Perguntas para Falcão do futsal
Navegando pela internet, encontrei uma entrevista realizada pelo brilhante reporter da CBN, Eduardo de Meneses, com o jogador Falcão, que já foi considerado o maior jogador de futsal do mundo.
Duas perguntas em especial me chamaram a atenção, vou reproduzi-las abaixo:
Saindo das quadras, o tema agora é futebol de campo. Em um rápido relato, como foram suas passagens por Portuguesa, Palmeiras e São Paulo?
R: Foram três situações bem diferentes. Na minha opinião, a verdadeira passagem foi pelo São Paulo. No Palmeiras, foi no ano 2000. Fui levado pelo Ademir da Guia que adorou minha apresentação em um torneio de futebol society, no litoral paulista. Conversamos e fui levado para a academia de futebol. Foi uma semana de testes maravilhosa. Cheguei, coloquei o colete do treino, fiz um amistoso contra o Flamengo de Guarulhos, marquei um gol e errei apenas três passes. No outro dia, coletivo com gol, enfim, tudo ótimo. O problema é que eu tinha apenas uma semana para provar meu talento afinal estava com contrato com o Banespa, no fustal, que me liberou para o teste. Tudo ia bem, até a derrota do Palmeiras por 5 a 1 para a Ponte Preta, e o técnico Marco Aurélio foi demitido. Chegou o Celso Roth, pediu um pouco mais de tempo mas não dava. O Marcos, o Galenao e o Alex lamentaram minha saída.
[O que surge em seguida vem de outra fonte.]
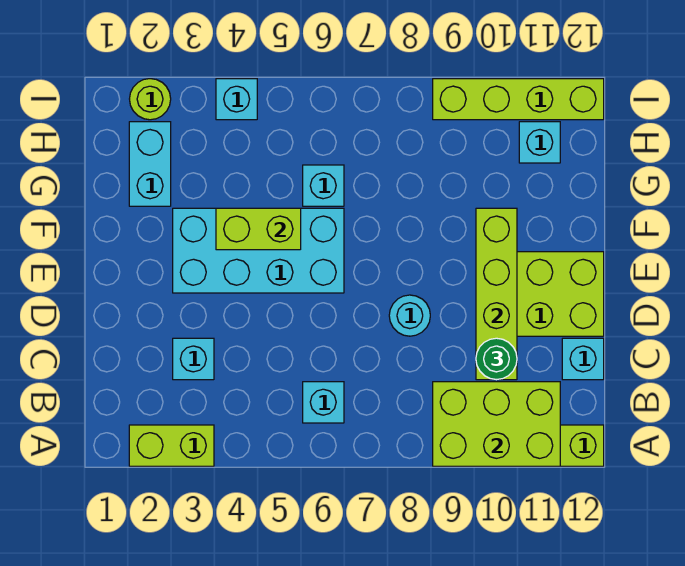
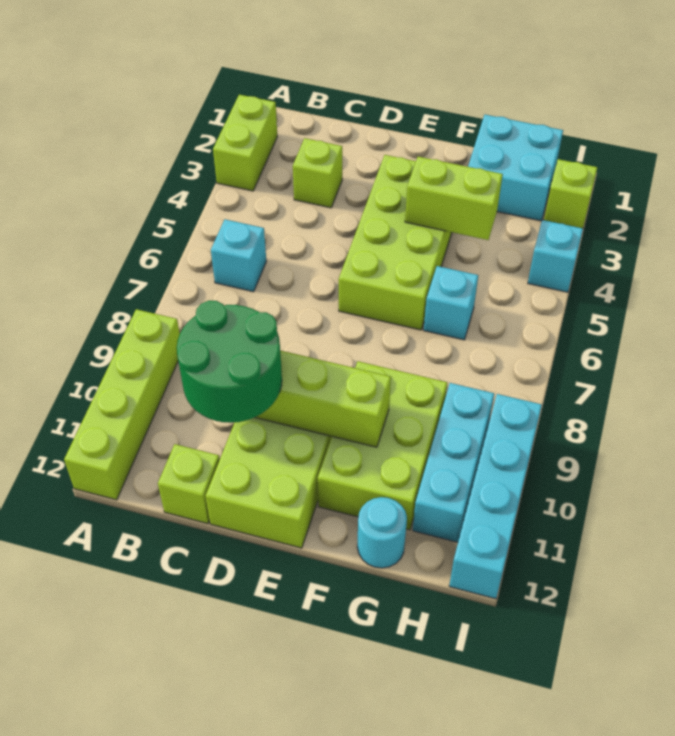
lime 2x3 brick [433,382,560,466] -> lime 2x3 brick moved to [318,361,447,530]
cyan 1x1 brick [173,338,214,380] -> lime 1x1 brick [293,138,342,208]
green 1x1 round brick [476,338,517,380] -> green 2x2 round brick [177,301,282,423]
cyan 1x1 brick [562,338,604,380] -> lime 1x1 brick [158,444,220,524]
cyan 1x1 round brick [389,295,430,336] -> cyan 1x1 round brick moved to [357,497,407,568]
cyan 2x4 brick [173,208,344,293] -> lime 2x4 brick [339,155,452,330]
lime 1x2 brick [216,208,301,250] -> lime 1x2 brick turned to [405,157,503,240]
cyan 1x2 brick [129,122,171,206] -> cyan 2x2 brick [468,115,563,221]
cyan 1x1 brick [519,122,560,163] -> cyan 1x3 brick [413,383,494,542]
lime 1x1 round brick [130,79,171,120] -> lime 1x1 brick [544,159,597,228]
lime 1x4 brick [433,79,604,120] -> cyan 1x4 brick [449,394,542,599]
Já na Portuguesa, em 2002, foi pior. A estrutura é ruim, voltei de uma contusão no joelho e me colocavam para treinar forte a parte física. Não dava, peguei minhas coisas e fui embora. Agradeço por não ter ficado.
No São Paulo, foi tudo muito curioso. Meu irmão arrumava os computadores da sala da presidência do tricolor. O presidente Marcelo Portugal Gouveia estava sempre lá. Certa vez, depois de uma manutenção, meu irmão entrou no meu site e colocou alguns vídeos. O Doutor Marcelo disse que gostava das jogadas. Meu irmão falou que também era fã do Falcão. Em um papo de amigos, o presidente do São Paulo perguntou se o Falcão daria certo no futebol de campo. Meu irmão falou que sim e revelou o parentesco. Conversei com a diretoria tricolor e fechamos um acordo para o ano de 2005.
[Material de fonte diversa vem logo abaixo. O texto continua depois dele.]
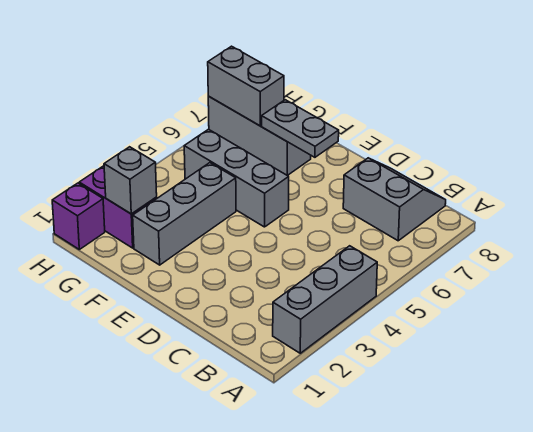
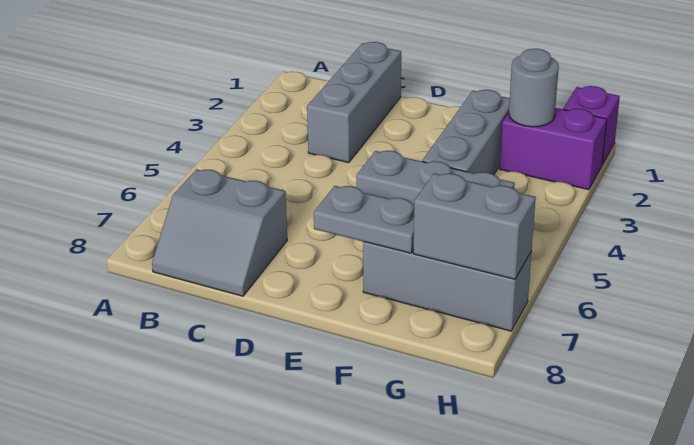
grey 1x3 brick [273,246,377,353] -> grey 1x3 brick moved to [307,42,401,163]
grey 1x1 brick [104,147,157,214] -> grey 1x1 round brick [509,49,559,127]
Mas no meio do caminho tinha Emerson Leão….
R: Pois é, até hoje a coisa ficou no ar. Tenho certeza de que daria certo como atacante. Treinava bem, estava com bom condicionamento físico e vontade aprender sempre. No início, tudo foi bom. Tempo depois, o assédio aumentou. A torcida não parava de gritar meu nome, a imprensa me procurava e achei que ali tudo daria certo. Me enganei. O Leão não se conformava. Senti o lado pessoal na situação. Não era relacionado, era proibido de dar entrevistas, quando eu estava no banco de reservas, os jogadores não podiam aquecer atrás do gol porque gritariam meu nome. Dentro do vestiário, ele nem me olhava. Eu chegava em casa e estava triste com a situação. O grupo me adorava, a torcida também, a diretoria me elogiava mas o treinador não. O Leão começou a falar que não daria certo. Cara, tinha saído das quadras com o prêmio de melhor do mundo em 2004 e o Leão tem um nome maravilhoso no futebol, não precisava daquilo. Enquanto isso, o pessoal da Malwee Jaraguá do Sul me ligava para voltar. Joguei no domingo contra o Mogi Mirim, apenas um tempo, chutei uma bola na trave e fui depois para Santa Catarina. Acertei minha saída e na segunda a noite, premiação do título paulista, o Leão anunciou a saída dele e eu convoquei a imprensa para anunciar a minha na terça-feira mesmo a diretoria do São Paulo tentando me convencer a ficar. Adoro todos no São Paulo, sou são-paulino, levo boas experiências mas o Leão podia ser um pouco mais humano. Voltei as quadras e me senti em casa.